Output must consist only of the lines of the material below from the one with "Useita taskuja" through the one with "persistant pour l’opposition pour le poste de", each reproduced exactly; no pictures belong in it.

Material to process:
<<<<
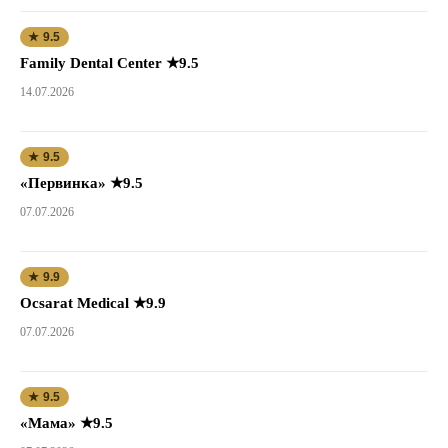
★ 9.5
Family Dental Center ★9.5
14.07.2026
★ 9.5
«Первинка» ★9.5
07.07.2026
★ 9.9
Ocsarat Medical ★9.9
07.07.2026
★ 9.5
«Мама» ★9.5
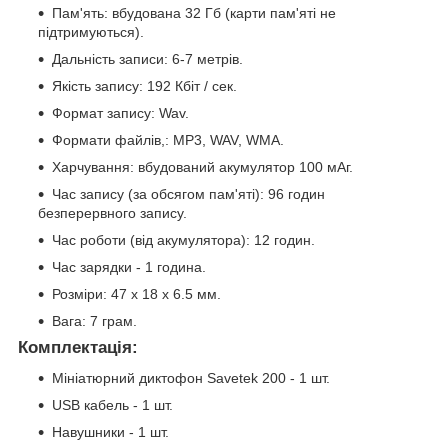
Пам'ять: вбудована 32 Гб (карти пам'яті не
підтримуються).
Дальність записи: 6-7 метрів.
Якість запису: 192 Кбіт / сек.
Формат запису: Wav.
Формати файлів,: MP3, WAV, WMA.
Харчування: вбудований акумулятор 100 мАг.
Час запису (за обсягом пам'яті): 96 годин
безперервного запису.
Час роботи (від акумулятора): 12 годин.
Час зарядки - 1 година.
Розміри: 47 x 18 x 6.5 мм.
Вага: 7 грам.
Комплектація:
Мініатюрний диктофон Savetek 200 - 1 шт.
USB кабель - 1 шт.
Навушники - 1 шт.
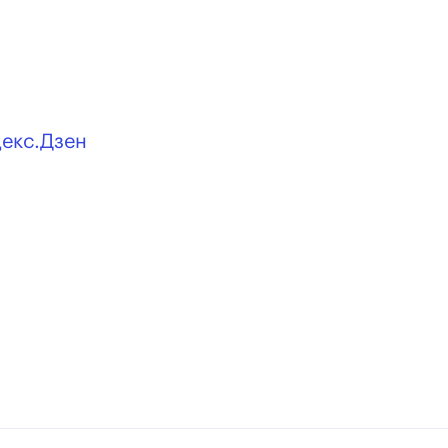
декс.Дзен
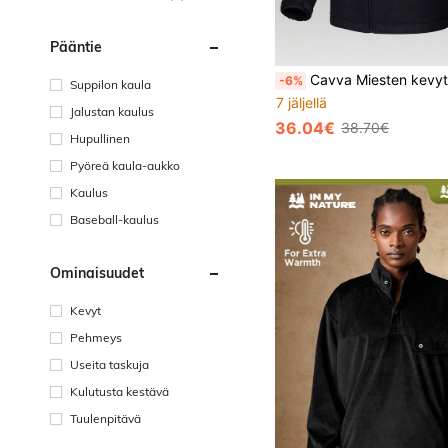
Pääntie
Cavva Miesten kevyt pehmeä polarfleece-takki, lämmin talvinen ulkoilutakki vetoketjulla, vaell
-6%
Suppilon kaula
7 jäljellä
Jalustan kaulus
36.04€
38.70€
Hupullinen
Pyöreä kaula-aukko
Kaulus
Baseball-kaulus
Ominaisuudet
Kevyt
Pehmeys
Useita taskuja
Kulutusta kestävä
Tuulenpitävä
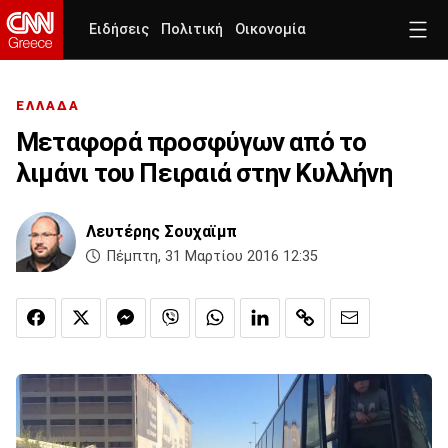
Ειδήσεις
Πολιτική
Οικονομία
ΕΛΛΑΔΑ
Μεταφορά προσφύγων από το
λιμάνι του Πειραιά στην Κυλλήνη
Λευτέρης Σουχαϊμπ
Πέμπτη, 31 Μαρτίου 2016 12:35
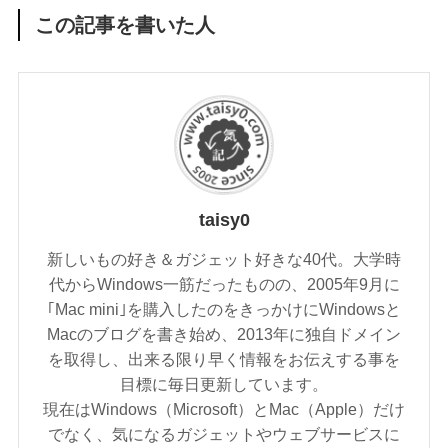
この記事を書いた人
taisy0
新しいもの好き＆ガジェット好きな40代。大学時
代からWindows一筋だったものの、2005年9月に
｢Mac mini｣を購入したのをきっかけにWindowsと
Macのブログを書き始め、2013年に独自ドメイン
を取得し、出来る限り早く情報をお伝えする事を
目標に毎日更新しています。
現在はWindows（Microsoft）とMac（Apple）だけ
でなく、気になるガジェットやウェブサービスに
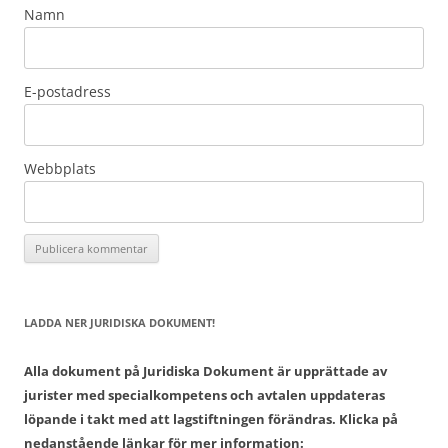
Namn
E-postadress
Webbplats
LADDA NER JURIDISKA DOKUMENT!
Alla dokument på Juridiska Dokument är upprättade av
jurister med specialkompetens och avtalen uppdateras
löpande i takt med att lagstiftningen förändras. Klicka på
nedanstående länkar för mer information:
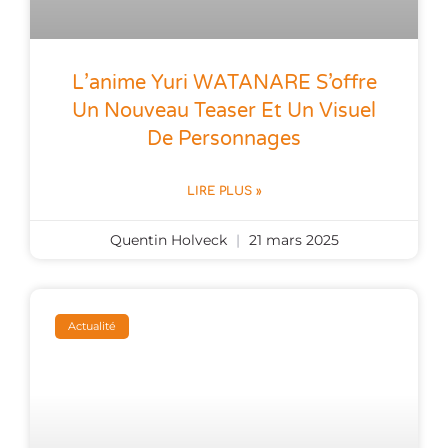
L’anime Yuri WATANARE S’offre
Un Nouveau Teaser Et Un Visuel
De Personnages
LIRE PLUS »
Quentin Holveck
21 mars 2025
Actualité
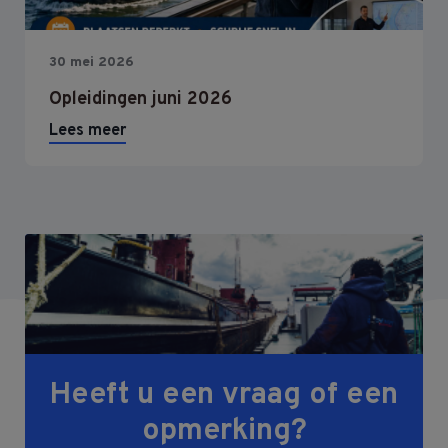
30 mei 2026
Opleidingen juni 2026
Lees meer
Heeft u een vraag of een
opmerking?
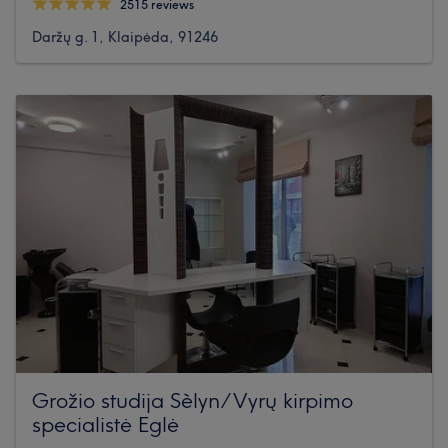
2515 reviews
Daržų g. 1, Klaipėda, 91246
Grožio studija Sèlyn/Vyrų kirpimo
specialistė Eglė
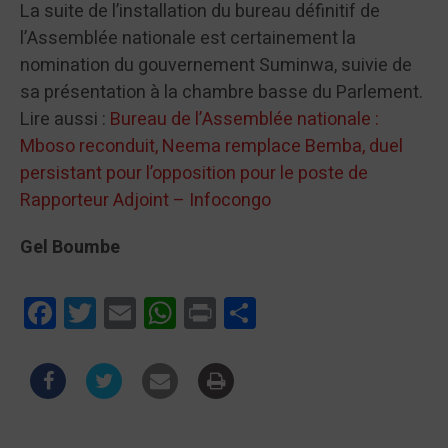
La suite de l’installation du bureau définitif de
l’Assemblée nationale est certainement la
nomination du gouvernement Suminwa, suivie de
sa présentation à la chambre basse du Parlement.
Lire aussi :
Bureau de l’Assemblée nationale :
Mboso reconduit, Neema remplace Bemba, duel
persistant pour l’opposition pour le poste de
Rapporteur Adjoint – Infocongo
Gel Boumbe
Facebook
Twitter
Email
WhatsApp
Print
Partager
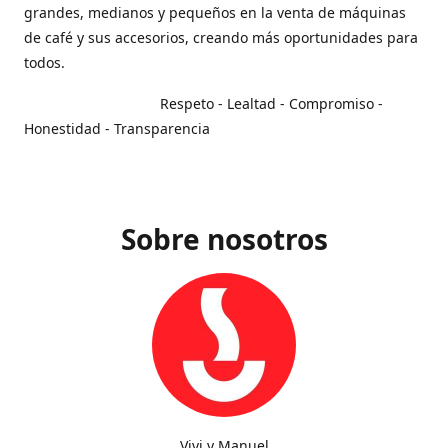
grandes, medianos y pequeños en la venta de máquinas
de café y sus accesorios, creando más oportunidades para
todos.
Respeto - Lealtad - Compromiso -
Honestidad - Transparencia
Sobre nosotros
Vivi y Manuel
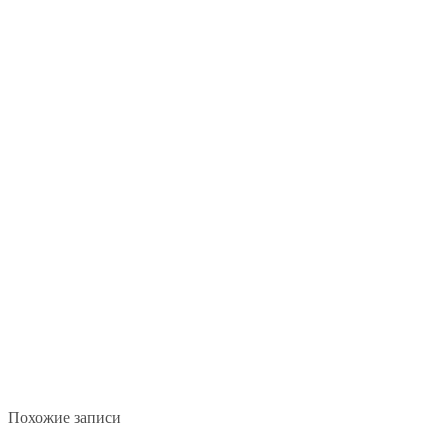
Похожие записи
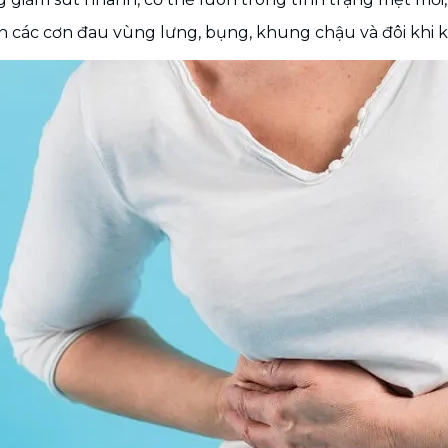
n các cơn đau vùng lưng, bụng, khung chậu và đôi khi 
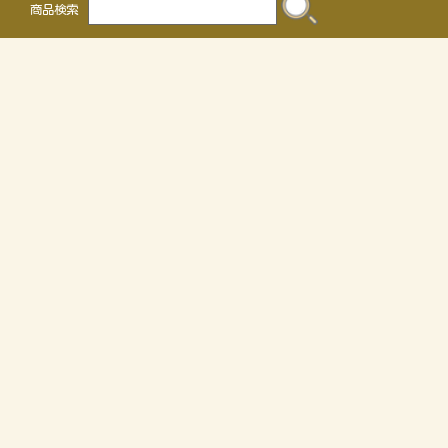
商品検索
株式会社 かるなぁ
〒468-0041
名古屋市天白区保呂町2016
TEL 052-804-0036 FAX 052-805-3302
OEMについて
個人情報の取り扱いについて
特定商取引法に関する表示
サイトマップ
>>>>
Exercise output:
Useita taskuja
Kulutusta kestävä
Tuulenpitävä
Ειδήσεις
Πολιτική
Οικονομία
ΕΛΛΑΔΑ
Μεταφορά προσφύγων από το
λιμάνι του Πειραιά στην Κυλλήνη
Λευτέρης Σουχαϊμπ
Πέμπτη, 31 Μαρτίου 2016 12:35
この記事を書いた人
taisy0
新しいもの好き＆ガジェット好きな40代。大学時
代からWindows一筋だったものの、2005年9月に
｢Mac mini｣を購入したのをきっかけにWindowsと
Macのブログを書き始め、2013年に独自ドメイン
を取得し、出来る限り早く情報をお伝えする事を
目標に毎日更新しています。
現在はWindows（Microsoft）とMac（Apple）だけ
でなく、気になるガジェットやウェブサービスに
Namn
E-postadress
Webbplats
LADDA NER JURIDISKA DOKUMENT!
Alla dokument på Juridiska Dokument är upprättade av
jurister med specialkompetens och avtalen uppdateras
löpande i takt med att lagstiftningen förändras. Klicka på
nedanstående länkar för mer information:
L’anime Yuri WATANARE S’offre
Un Nouveau Teaser Et Un Visuel
De Personnages
LIRE PLUS »
Quentin Holveck
21 mars 2025
Actualité
30 mei 2026
Opleidingen juni 2026
Lees meer
Heeft u een vraag of een
opmerking?
2515 reviews
Daržų g. 1, Klaipėda, 91246
Grožio studija Sèlyn/Vyrų kirpimo
specialistė Eglė
La suite de l’installation du bureau définitif de
l’Assemblée nationale est certainement la
nomination du gouvernement Suminwa, suivie de
sa présentation à la chambre basse du Parlement.
Lire aussi :
Bureau de l’Assemblée nationale :
Mboso reconduit, Neema remplace Bemba, duel
persistant pour l’opposition pour le poste de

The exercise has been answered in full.